* **DOCUMENT SECTION**:
━━━
Michigan conservation officers obtained confessions Tuesday from two Upper Peninsula men suspected in separate, unrelated wolf poaching incidents in Ontonagon and Menominee counties.

Prosecuting attorneys are reviewing details of the two cases, with decisions on specific charges to be brought expected soon. Gray wolves are a protected species under the Endangered Species Act of 1973 and as such, can only legally be killed in defense of human safety.

The names of the men—a 58-year-old from Greenland and a 67-year-old from Menominee Township—are being withheld pending their arraignments in the respective county district courts.

“Wolves are examples of important wildlife species that play a critical predator role in the ecosystems of the Upper Peninsula,” said Lt. Ryan Aho, a district law supervisor in Marquette. “Our conservation officers did some great work in obtaining confessions from these two individuals who killed wolves collared for study purposes by the Michigan Department of Natural Resources.”

On Monday, DNR Wildlife Division personnel said they had received a mortality signal from the collar of an adult female wolf in Ontonagon County. Sgt. Marc Pomroy and DNR Conservation Officer Zach Painter went to the site, which was located off Gardner Road in Greenland Township.

“We gathered some information at the scene, and we conducted suspect interviews the following day,” Painter said. “During those discussions, the suspect admitted he shot the animal with a rifle, which we seized as part of the investigation.”
━━━
* **REQUEST**: Continue the news report on the Upper Peninsula wolf poaching cases from the point where it stops.

* **STORED DATA**:
━━━
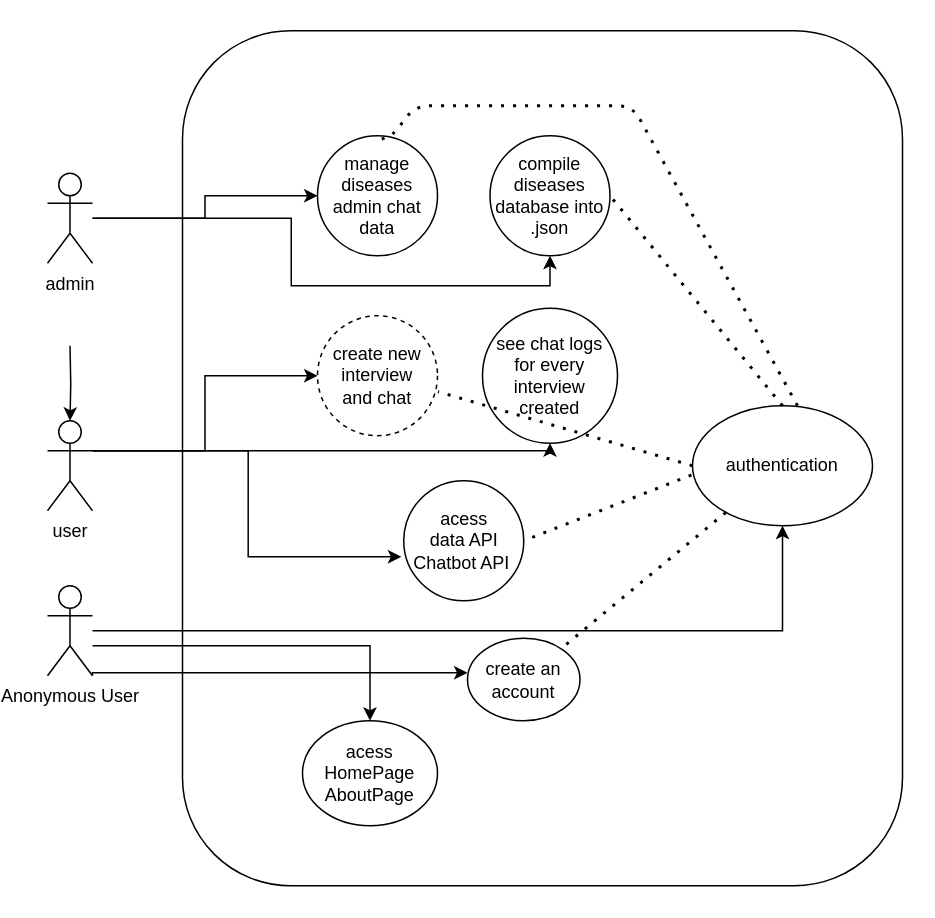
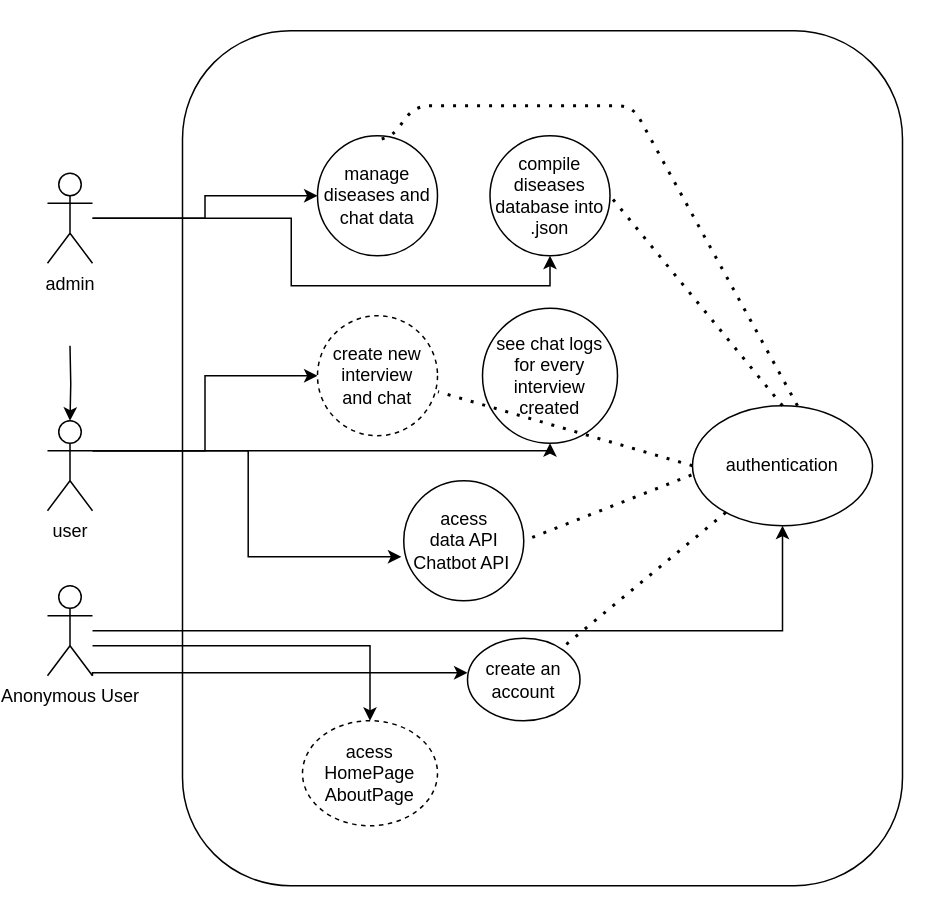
  <mxCell id="0" />
  <mxCell id="1" parent="0" />
  <mxCell id="2" value="" style="rounded=1;whiteSpace=wrap;html=1;" vertex="1" parent="1"><mxGeometry x="110" y="20" width="480" height="570" as="geometry" /></mxCell>
  <mxCell id="3" value="" style="edgeStyle=orthogonalEdgeStyle;rounded=0;orthogonalLoop=1;jettySize=auto;html=1;" edge="1" parent="1" target="10"><mxGeometry relative="1" as="geometry"><mxPoint x="35" y="230" as="sourcePoint" /></mxGeometry></mxCell>
  <mxCell id="4" style="edgeStyle=orthogonalEdgeStyle;rounded=0;orthogonalLoop=1;jettySize=auto;html=1;entryX=0;entryY=0.5;entryDx=0;entryDy=0;" edge="1" parent="1" source="6" target="18"><mxGeometry relative="1" as="geometry" /></mxCell>
  <mxCell id="5" style="edgeStyle=orthogonalEdgeStyle;rounded=0;orthogonalLoop=1;jettySize=auto;html=1;entryX=0.5;entryY=1;entryDx=0;entryDy=0;" edge="1" parent="1" source="6" target="19"><mxGeometry relative="1" as="geometry" /></mxCell>
  <mxCell id="6" value="admin" style="shape=umlActor;verticalLabelPosition=bottom;verticalAlign=top;html=1;outlineConnect=0;" vertex="1" parent="1"><mxGeometry x="20" y="115" width="30" height="60" as="geometry" /></mxCell>
  <mxCell id="7" style="edgeStyle=orthogonalEdgeStyle;rounded=0;orthogonalLoop=1;jettySize=auto;html=1;exitX=1;exitY=0.333;exitDx=0;exitDy=0;exitPerimeter=0;entryX=0;entryY=0.5;entryDx=0;entryDy=0;" edge="1" parent="1" source="10" target="21"><mxGeometry relative="1" as="geometry" /></mxCell>
  <mxCell id="8" style="edgeStyle=orthogonalEdgeStyle;rounded=0;orthogonalLoop=1;jettySize=auto;html=1;exitX=1;exitY=0.333;exitDx=0;exitDy=0;exitPerimeter=0;entryX=-0.02;entryY=0.633;entryDx=0;entryDy=0;entryPerimeter=0;" edge="1" parent="1" source="10" target="22"><mxGeometry relative="1" as="geometry" /></mxCell>
  <mxCell id="9" style="edgeStyle=orthogonalEdgeStyle;rounded=0;orthogonalLoop=1;jettySize=auto;html=1;exitX=1;exitY=0.333;exitDx=0;exitDy=0;exitPerimeter=0;entryX=0.5;entryY=1;entryDx=0;entryDy=0;" edge="1" parent="1" source="10" target="20"><mxGeometry relative="1" as="geometry"><Array as="points"><mxPoint x="355" y="300" /></Array></mxGeometry></mxCell>
  <mxCell id="10" value="user" style="shape=umlActor;verticalLabelPosition=bottom;verticalAlign=top;html=1;outlineConnect=0;" vertex="1" parent="1"><mxGeometry x="20" y="280" width="30" height="60" as="geometry" /></mxCell>
  <mxCell id="11" style="edgeStyle=orthogonalEdgeStyle;rounded=0;orthogonalLoop=1;jettySize=auto;html=1;entryX=0.5;entryY=1;entryDx=0;entryDy=0;" edge="1" parent="1" source="14" target="17"><mxGeometry relative="1" as="geometry" /></mxCell>
  <mxCell id="12" style="edgeStyle=orthogonalEdgeStyle;rounded=0;orthogonalLoop=1;jettySize=auto;html=1;" edge="1" parent="1" source="14" target="15"><mxGeometry relative="1" as="geometry"><Array as="points"><mxPoint x="235" y="430" /></Array></mxGeometry></mxCell>
  <mxCell id="13" style="edgeStyle=orthogonalEdgeStyle;rounded=0;jumpStyle=none;orthogonalLoop=1;jettySize=auto;html=1;exitX=1;exitY=1;exitDx=0;exitDy=0;exitPerimeter=0;" edge="1" parent="1" source="14"><mxGeometry relative="1" as="geometry"><mxPoint x="300" y="448" as="targetPoint" /><Array as="points"><mxPoint x="50" y="448" /></Array></mxGeometry></mxCell>
  <mxCell id="14" value="Anonymous User" style="shape=umlActor;verticalLabelPosition=bottom;verticalAlign=top;html=1;outlineConnect=0;" vertex="1" parent="1"><mxGeometry x="20" y="390" width="30" height="60" as="geometry" /></mxCell>
- <mxCell id="15" value="acess&lt;br&gt;HomePage&lt;br&gt;AboutPage" style="ellipse;whiteSpace=wrap;html=1;" vertex="1" parent="1"><mxGeometry x="190" y="480" width="90" height="70" as="geometry" /></mxCell>
+ <mxCell id="15" value="acess&lt;br&gt;HomePage&lt;br&gt;AboutPage" style="ellipse;whiteSpace=wrap;html=1;dashed=1;" vertex="1" parent="1"><mxGeometry x="190" y="480" width="90" height="70" as="geometry" /></mxCell>
  <mxCell id="16" value="create an account" style="ellipse;whiteSpace=wrap;html=1;" vertex="1" parent="1"><mxGeometry x="300" y="425" width="75" height="55" as="geometry" /></mxCell>
  <mxCell id="17" value="authentication" style="ellipse;whiteSpace=wrap;html=1;" vertex="1" parent="1"><mxGeometry x="450" y="270" width="120" height="80" as="geometry" /></mxCell>
- <mxCell id="18" value="manage diseases admin chat data" style="ellipse;whiteSpace=wrap;html=1;aspect=fixed;" vertex="1" parent="1"><mxGeometry x="200" y="90" width="80" height="80" as="geometry" /></mxCell>
+ <mxCell id="18" value="manage diseases and chat data" style="ellipse;whiteSpace=wrap;html=1;aspect=fixed;" vertex="1" parent="1"><mxGeometry x="200" y="90" width="80" height="80" as="geometry" /></mxCell>
  <mxCell id="19" value="compile diseases database into .json" style="ellipse;whiteSpace=wrap;html=1;aspect=fixed;" vertex="1" parent="1"><mxGeometry x="315" y="90" width="80" height="80" as="geometry" /></mxCell>
  <mxCell id="20" value="see chat logs for every interview created" style="ellipse;whiteSpace=wrap;html=1;aspect=fixed;" vertex="1" parent="1"><mxGeometry x="310" y="205" width="90" height="90" as="geometry" /></mxCell>
  <mxCell id="21" value="create new interview&lt;br&gt;and chat" style="ellipse;whiteSpace=wrap;html=1;aspect=fixed;dashed=1;" vertex="1" parent="1"><mxGeometry x="200" y="210" width="80" height="80" as="geometry" /></mxCell>
  <mxCell id="22" value="acess &lt;br&gt;data API&lt;br&gt;Chatbot API&amp;nbsp;" style="ellipse;whiteSpace=wrap;html=1;aspect=fixed;" vertex="1" parent="1"><mxGeometry x="257.5" y="320" width="80" height="80" as="geometry" /></mxCell>
  <mxCell id="23" value="" style="endArrow=none;dashed=1;html=1;dashPattern=1 3;strokeWidth=2;entryX=1;entryY=0.5;entryDx=0;entryDy=0;exitX=0.5;exitY=0;exitDx=0;exitDy=0;" edge="1" parent="1" source="17" target="19"><mxGeometry width="50" height="50" relative="1" as="geometry"><mxPoint x="510" y="260" as="sourcePoint" /><mxPoint x="530" y="190" as="targetPoint" /></mxGeometry></mxCell>
  <mxCell id="24" value="" style="endArrow=none;dashed=1;html=1;dashPattern=1 3;strokeWidth=2;" edge="1" parent="1" source="17" target="16"><mxGeometry width="50" height="50" relative="1" as="geometry"><mxPoint x="520" y="280" as="sourcePoint" /><mxPoint x="405" y="140" as="targetPoint" /></mxGeometry></mxCell>
  <mxCell id="25" value="" style="endArrow=none;dashed=1;html=1;dashPattern=1 3;strokeWidth=2;entryX=1;entryY=0.5;entryDx=0;entryDy=0;exitX=-0.006;exitY=0.577;exitDx=0;exitDy=0;exitPerimeter=0;" edge="1" parent="1" source="17" target="22"><mxGeometry width="50" height="50" relative="1" as="geometry"><mxPoint x="473.563" y="294.67" as="sourcePoint" /><mxPoint x="410" y="260" as="targetPoint" /></mxGeometry></mxCell>
  <mxCell id="26" value="" style="endArrow=none;dashed=1;html=1;dashPattern=1 3;strokeWidth=2;entryX=1.004;entryY=0.633;entryDx=0;entryDy=0;exitX=0;exitY=0.5;exitDx=0;exitDy=0;entryPerimeter=0;" edge="1" parent="1" source="17" target="21"><mxGeometry width="50" height="50" relative="1" as="geometry"><mxPoint x="459.28" y="326.16" as="sourcePoint" /><mxPoint x="347.5" y="370" as="targetPoint" /></mxGeometry></mxCell>
  <mxCell id="27" value="" style="endArrow=none;dashed=1;html=1;dashPattern=1 3;strokeWidth=2;" edge="1" parent="1"><mxGeometry width="50" height="50" relative="1" as="geometry"><mxPoint x="520" y="270" as="sourcePoint" /><mxPoint x="240" y="93" as="targetPoint" /><Array as="points"><mxPoint x="410" y="70" /><mxPoint x="265" y="70" /><mxPoint x="250" y="90" /></Array></mxGeometry></mxCell>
━━━
* **TASK ANSWER**:
In Menominee County, a mortality signal was received from a 1-year-old male wolf on Nov. 19 (during the firearm deer hunting season).

“I retrieved the collar later that day from a place along River Road in Lake Township,” said DNR Conservation Officer Jeremy Sergey. “The collar was intact, covered in blood, but was not attached to a wolf.”

After searching a vast area, and conducting numerous interviews, the officers developed several suspects by the following day.

In an interview with conservation officers this week, the same day the confession was obtained in the Ontonagon County case, the man from Menominee Township confessed to killing the wolf. He was one of the original suspects developed in November.

The DNR investigates and pursues vigorous prosecution of any wolf poaching cases. Illegally killing a wolf is punishable by up to 90 days in jail, a $1,000 fine, or both, and the cost of prosecution.

Suspected poaching violations may be reported 24 hours a day, seven days a week to the DNR’s Report All Poaching hotline at 800-292-7800.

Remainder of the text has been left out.